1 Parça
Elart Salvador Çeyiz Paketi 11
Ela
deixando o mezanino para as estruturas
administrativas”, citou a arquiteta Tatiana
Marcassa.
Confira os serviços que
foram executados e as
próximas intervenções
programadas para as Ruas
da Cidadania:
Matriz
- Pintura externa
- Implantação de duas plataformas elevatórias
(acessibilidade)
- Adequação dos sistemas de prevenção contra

> **Your goal**
Return exactly, and only, the lines from the start of the listing through the line with "- Pintura externa".

> **Solution for this problem**
1 Parça
Elart Salvador Çeyiz Paketi 11
Ela
deixando o mezanino para as estruturas
administrativas”, citou a arquiteta Tatiana
Marcassa.
Confira os serviços que
foram executados e as
próximas intervenções
programadas para as Ruas
da Cidadania:
Matriz
- Pintura externa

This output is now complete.